┌─ Data to examine
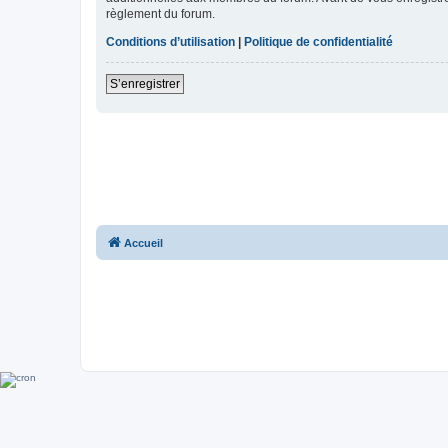
règlement du forum.
Conditions d’utilisation
|
Politique de confidentialité
S’enregistrer
Accueil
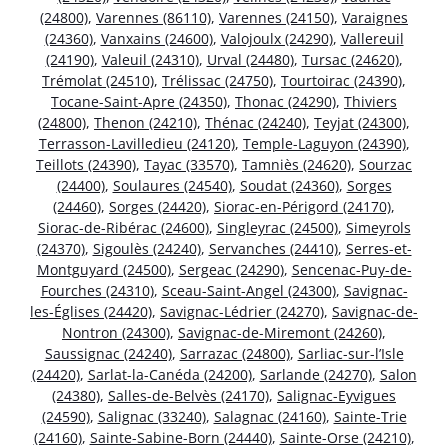
(24800)
,
Varennes (86110)
,
Varennes (24150)
,
Varaignes
(24360)
,
Vanxains (24600)
,
Valojoulx (24290)
,
Vallereuil
(24190)
,
Valeuil (24310)
,
Urval (24480)
,
Tursac (24620)
,
Trémolat (24510)
,
Trélissac (24750)
,
Tourtoirac (24390)
,
Tocane-Saint-Apre (24350)
,
Thonac (24290)
,
Thiviers
(24800)
,
Thenon (24210)
,
Thénac (24240)
,
Teyjat (24300)
,
Terrasson-Lavilledieu (24120)
,
Temple-Laguyon (24390)
,
Teillots (24390)
,
Tayac (33570)
,
Tamniès (24620)
,
Sourzac
(24400)
,
Soulaures (24540)
,
Soudat (24360)
,
Sorges
(24460)
,
Sorges (24420)
,
Siorac-en-Périgord (24170)
,
Siorac-de-Ribérac (24600)
,
Singleyrac (24500)
,
Simeyrols
(24370)
,
Sigoulès (24240)
,
Servanches (24410)
,
Serres-et-
Montguyard (24500)
,
Sergeac (24290)
,
Sencenac-Puy-de-
Fourches (24310)
,
Sceau-Saint-Angel (24300)
,
Savignac-
les-Églises (24420)
,
Savignac-Lédrier (24270)
,
Savignac-de-
Nontron (24300)
,
Savignac-de-Miremont (24260)
,
Saussignac (24240)
,
Sarrazac (24800)
,
Sarliac-sur-l’Isle
(24420)
,
Sarlat-la-Canéda (24200)
,
Sarlande (24270)
,
Salon
(24380)
,
Salles-de-Belvès (24170)
,
Salignac-Eyvigues
(24590)
,
Salignac (33240)
,
Salagnac (24160)
,
Sainte-Trie
(24160)
,
Sainte-Sabine-Born (24440)
,
Sainte-Orse (24210)
,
└─
* [Work order] Find each line in the data above that contains the string "Savignac" and copy those lines.

* [Solution]
Savignac-
Savignac-Lédrier (24270)
Savignac-de-
Savignac-de-Miremont (24260)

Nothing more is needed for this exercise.